Saggart (Dublin) School.

I thank you, Sir, for giving me permission to raise this matter on the Adjournment. I wish to share my time with Deputy Rabbitte.

Is that agreed? Agreed.

I am disappointed that neither the Minister nor the Minister of State at the Department of Education are present to reply to this debate. This matter was raised in the House last Thursday by my colleague, Deputy Rabbitte, but since then the difficulties at Saggart school have escalated. Essentially, the problem revolves around the fact that on 30 September last Saggart school had 92 pupils which, apparently, qualified it for a principal and two assistant teachers but within a day of the applicable date, on 1 October, the school had 94 pupils which entitles it to a principal and three assistants. I am asking the Minister as I have done by way of parliamentary question and through contacts with her office and her officials not to allow bureaucratic nonsense to intervene, not to allow a teacher to be removed from the school and placed on the panel.

Saggart is a small village. The school has 95 pupils at present and the parents are very reasonable people. However, they are so annoyed that bureaucracy and red tape that do not make sense are depriving them of a teacher, thus reducing their school to a three teacher school, that with effect from yesterday, they have withdrawn all the pupils from the school.

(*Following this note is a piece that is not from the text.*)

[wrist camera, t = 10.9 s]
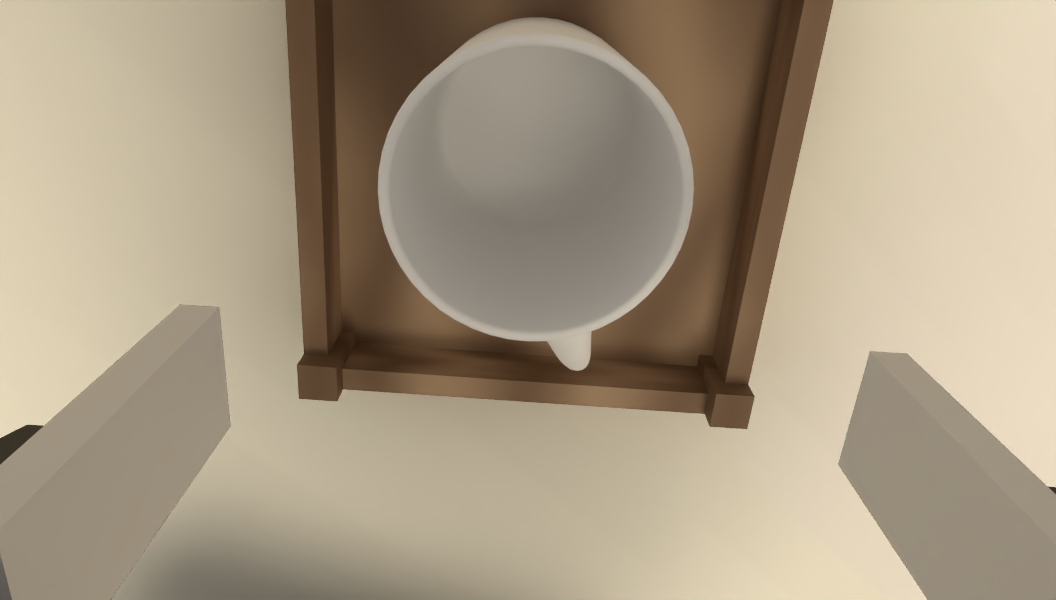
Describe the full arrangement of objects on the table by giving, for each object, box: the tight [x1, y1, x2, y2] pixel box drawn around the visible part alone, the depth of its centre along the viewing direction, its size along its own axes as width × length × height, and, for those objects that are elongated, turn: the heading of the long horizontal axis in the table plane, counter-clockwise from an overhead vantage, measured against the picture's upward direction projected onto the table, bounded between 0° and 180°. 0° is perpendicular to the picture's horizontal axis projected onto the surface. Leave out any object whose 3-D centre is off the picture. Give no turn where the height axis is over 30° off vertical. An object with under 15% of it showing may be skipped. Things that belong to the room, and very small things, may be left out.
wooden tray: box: [285, 0, 833, 429], centre depth 29 cm, size 19×19×4 cm
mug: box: [378, 17, 694, 371], centre depth 26 cm, size 9×12×11 cm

That is a serious matter in a small, close-knit community. Unfortunately, the Minister for Education is not present, but I would ask her to meet the parents tomorrow as a matter of urgency to discuss the position and to agree to allow the school retain its principal and three assistant teachers.

A few months ago the State spent £70,000 on refurbishing the school to maintain it as a four-classroom school. It is crazy and a waste of public money a few months later to remove one teacher and, consequently, the necessity for an additional classroom. The school will not be viable as a three teacher school. Many parents have told me that if it is reduced to a three teacher school they will send their children to a larger school because they do not believe the children would receive an appropriate standard of education in such a small school, the whole ethos of the school would change.

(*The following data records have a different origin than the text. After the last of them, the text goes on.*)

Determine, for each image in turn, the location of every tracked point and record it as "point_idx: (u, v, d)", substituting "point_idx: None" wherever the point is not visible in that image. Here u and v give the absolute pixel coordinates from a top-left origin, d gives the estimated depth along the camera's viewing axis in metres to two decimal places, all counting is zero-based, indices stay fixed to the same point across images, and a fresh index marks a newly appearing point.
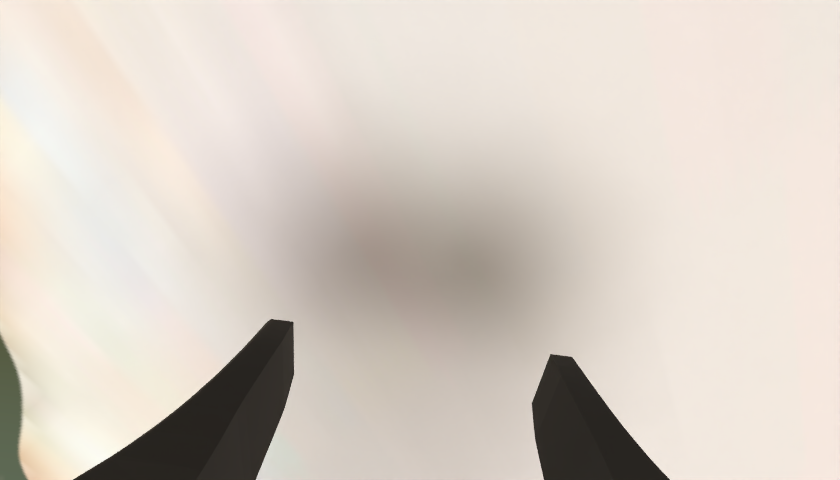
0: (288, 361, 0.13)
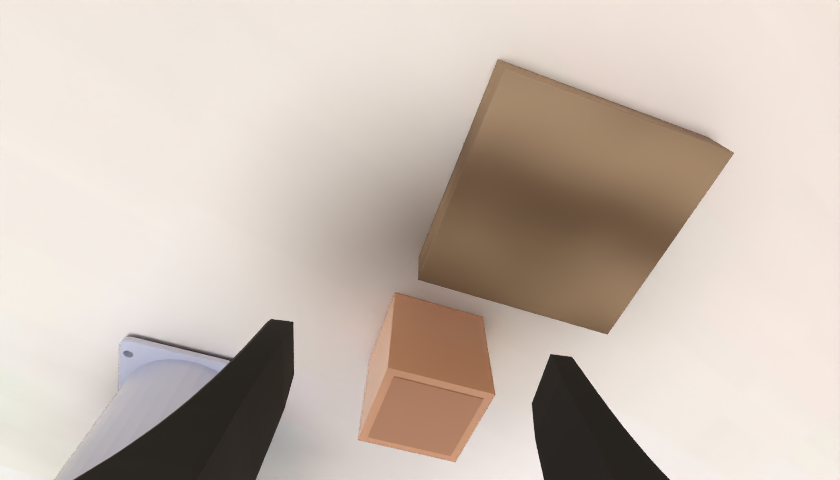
0: (288, 361, 0.13)
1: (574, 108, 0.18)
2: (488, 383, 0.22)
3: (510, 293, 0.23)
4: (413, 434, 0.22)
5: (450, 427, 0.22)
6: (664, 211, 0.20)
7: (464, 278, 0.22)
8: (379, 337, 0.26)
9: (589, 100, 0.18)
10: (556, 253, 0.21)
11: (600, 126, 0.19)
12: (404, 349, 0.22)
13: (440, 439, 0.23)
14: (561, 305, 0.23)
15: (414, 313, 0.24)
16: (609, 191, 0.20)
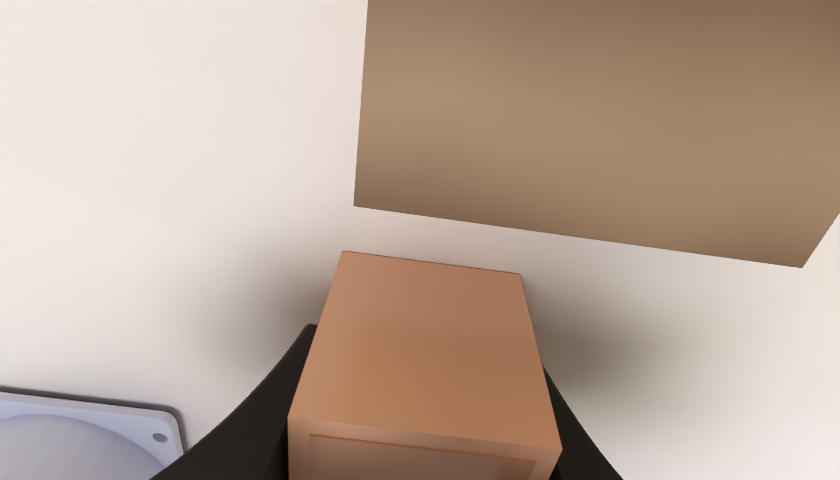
0: None
1: None
2: (543, 421, 0.09)
3: (564, 206, 0.10)
4: None
5: None
6: None
7: (453, 186, 0.10)
8: None
9: None
10: (664, 79, 0.09)
11: None
12: (340, 366, 0.10)
13: None
14: (688, 215, 0.10)
15: (377, 285, 0.12)
16: None
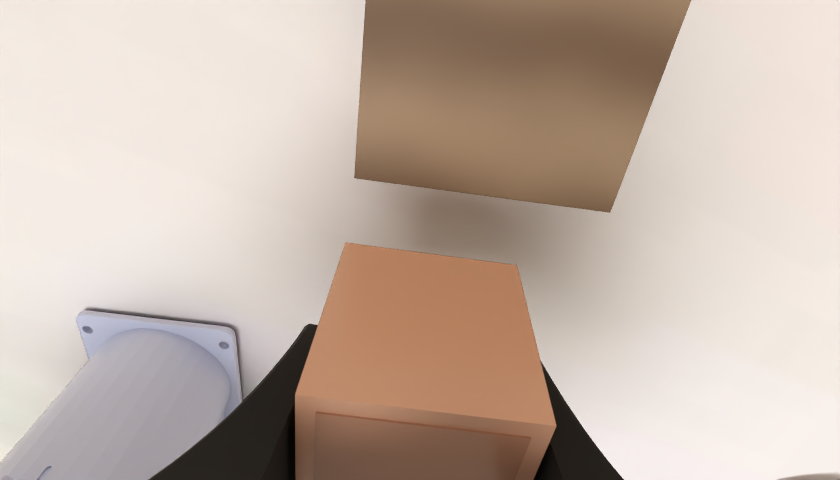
0: None
1: None
2: (538, 400, 0.10)
3: (471, 177, 0.18)
4: None
5: None
6: (646, 16, 0.15)
7: (409, 166, 0.18)
8: None
9: None
10: (515, 108, 0.17)
11: None
12: (345, 348, 0.10)
13: None
14: (540, 182, 0.18)
15: (378, 274, 0.12)
16: (563, 2, 0.15)
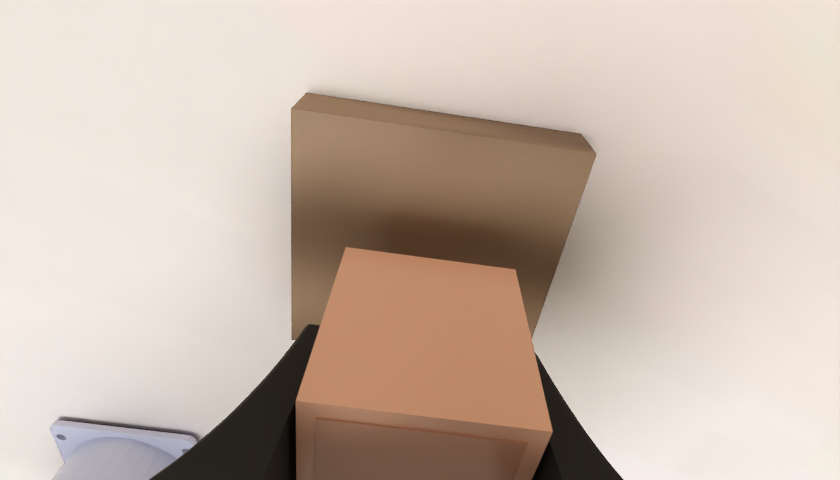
0: None
1: (387, 137, 0.16)
2: (535, 405, 0.10)
3: None
4: None
5: None
6: (536, 231, 0.17)
7: None
8: None
9: (400, 125, 0.15)
10: None
11: (425, 152, 0.16)
12: (345, 354, 0.10)
13: None
14: None
15: (378, 279, 0.13)
16: (463, 219, 0.17)
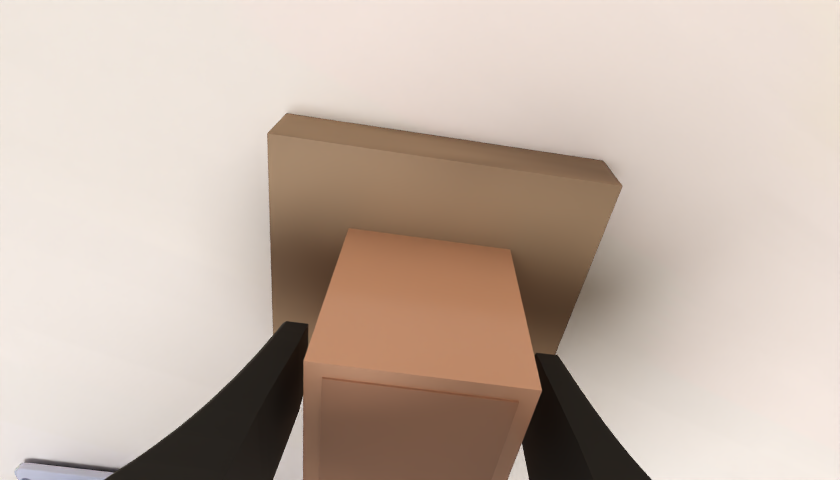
0: None
1: (379, 166, 0.13)
2: (526, 368, 0.10)
3: None
4: None
5: (464, 462, 0.11)
6: (550, 271, 0.15)
7: None
8: None
9: (394, 153, 0.13)
10: None
11: (423, 183, 0.14)
12: (348, 322, 0.11)
13: None
14: None
15: (380, 257, 0.13)
16: None
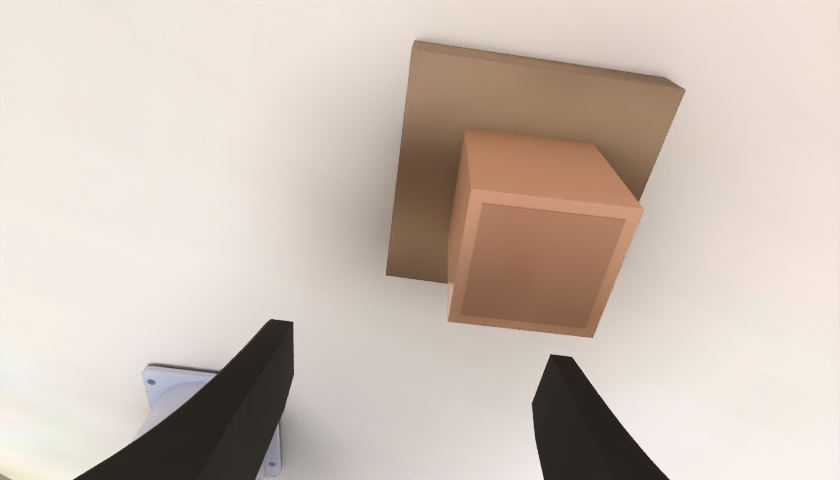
0: (288, 361, 0.13)
1: (496, 76, 0.17)
2: (628, 199, 0.14)
3: None
4: (525, 300, 0.15)
5: (578, 279, 0.15)
6: (623, 166, 0.19)
7: (431, 267, 0.22)
8: (455, 199, 0.19)
9: (509, 64, 0.17)
10: None
11: (528, 89, 0.17)
12: (491, 173, 0.15)
13: (567, 302, 0.15)
14: None
15: (496, 143, 0.17)
16: None
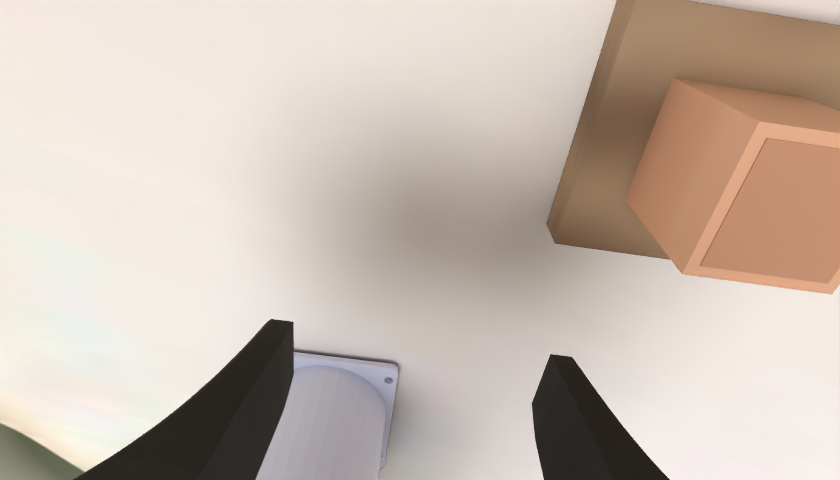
0: (288, 361, 0.13)
1: (720, 23, 0.16)
2: None
3: (656, 244, 0.21)
4: (775, 250, 0.15)
5: None
6: None
7: (605, 234, 0.21)
8: (651, 154, 0.18)
9: (737, 10, 0.16)
10: None
11: (752, 37, 0.17)
12: (756, 111, 0.14)
13: (819, 253, 0.15)
14: None
15: (721, 90, 0.16)
16: None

I ask the Minister for Education, through her colleague, Deputy Cowen, to meet the parents tomorrow and to put a stay on Mr. King, who is a popular teacher, being placed on the panel. Saggart is a small but developing area. Ballymore Homes have recently started a housing development of 600 houses there. The Minister stated last Thursday that if it were a school in a developing area, exceptions could be made. Saggart is a developing area. Those 600 houses will obviously bring a large influx of new students to the school. Therefore, I ask the Minister to retain the extra teacher and avoid the unpleasantness which will arise otherwise in the community between the school authorities and the parents.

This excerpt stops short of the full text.